═══ DATA FOR PROCESSING ═══

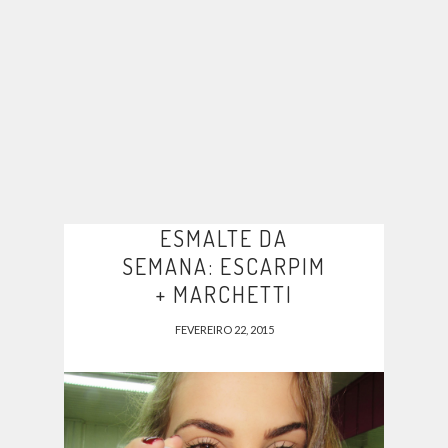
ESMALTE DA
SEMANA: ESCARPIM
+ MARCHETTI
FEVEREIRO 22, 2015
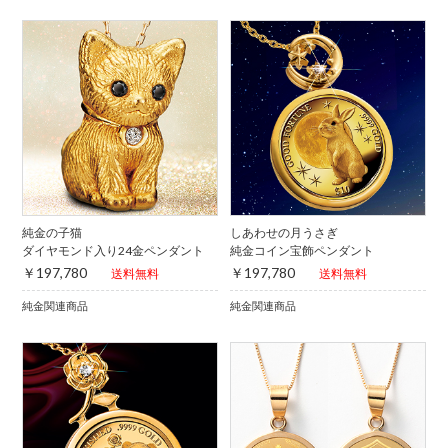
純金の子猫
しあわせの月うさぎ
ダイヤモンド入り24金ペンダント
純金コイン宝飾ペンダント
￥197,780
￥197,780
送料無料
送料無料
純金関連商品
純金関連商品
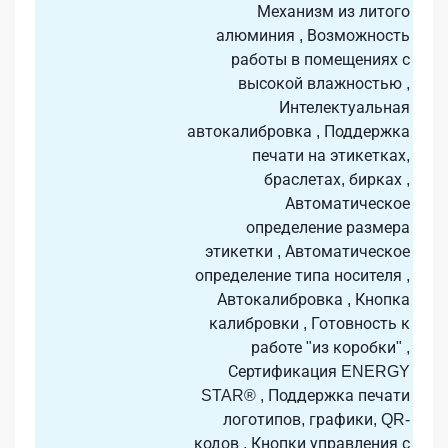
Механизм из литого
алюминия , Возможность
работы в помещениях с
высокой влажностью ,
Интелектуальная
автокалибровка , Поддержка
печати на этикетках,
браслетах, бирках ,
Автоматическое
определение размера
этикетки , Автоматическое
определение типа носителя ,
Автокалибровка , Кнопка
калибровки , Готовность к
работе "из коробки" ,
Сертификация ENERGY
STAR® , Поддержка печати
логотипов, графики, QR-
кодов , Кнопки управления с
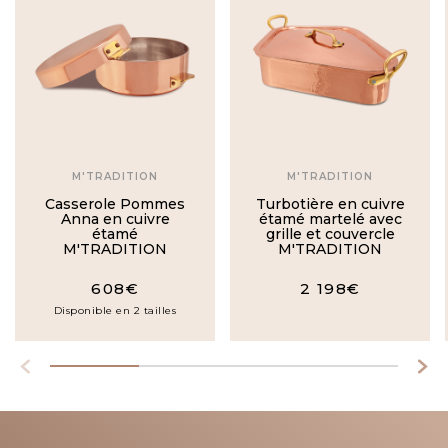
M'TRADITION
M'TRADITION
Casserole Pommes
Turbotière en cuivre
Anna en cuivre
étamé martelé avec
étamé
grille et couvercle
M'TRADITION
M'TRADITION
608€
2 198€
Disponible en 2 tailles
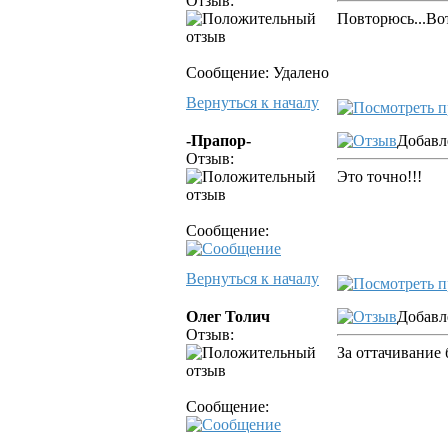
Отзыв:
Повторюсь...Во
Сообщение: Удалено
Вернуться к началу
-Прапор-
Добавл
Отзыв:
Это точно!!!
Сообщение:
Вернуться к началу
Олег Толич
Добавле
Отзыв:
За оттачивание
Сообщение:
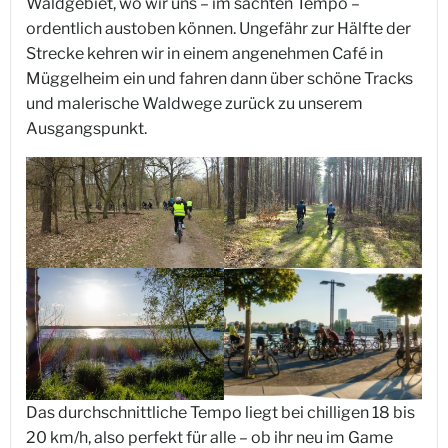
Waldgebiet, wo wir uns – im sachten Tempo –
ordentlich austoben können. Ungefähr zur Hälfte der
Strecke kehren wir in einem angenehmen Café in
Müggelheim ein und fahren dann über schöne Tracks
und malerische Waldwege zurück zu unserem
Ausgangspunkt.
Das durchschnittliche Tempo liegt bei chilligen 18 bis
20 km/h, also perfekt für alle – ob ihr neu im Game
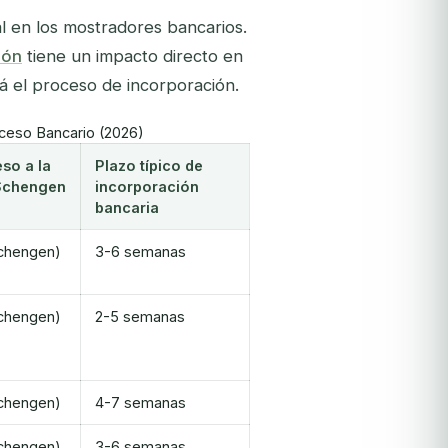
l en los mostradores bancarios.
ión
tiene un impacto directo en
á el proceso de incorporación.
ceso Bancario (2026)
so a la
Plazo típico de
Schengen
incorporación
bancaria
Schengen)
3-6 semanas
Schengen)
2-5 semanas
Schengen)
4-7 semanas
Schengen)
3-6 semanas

═══

## PROBLEM STATEMENT:
Rewrite the rows from the line holding "l en los mostradores bancarios." through the end of the rows, both included, with "semanas" changed to "weeks" and nothing else altered.

## TASK RESULT:
l en los mostradores bancarios.
ión
tiene un impacto directo en
á el proceso de incorporación.
ceso Bancario (2026)
so a la
Plazo típico de
Schengen
incorporación
bancaria
Schengen)
3-6 weeks
Schengen)
2-5 weeks
Schengen)
4-7 weeks
Schengen)
3-6 weeks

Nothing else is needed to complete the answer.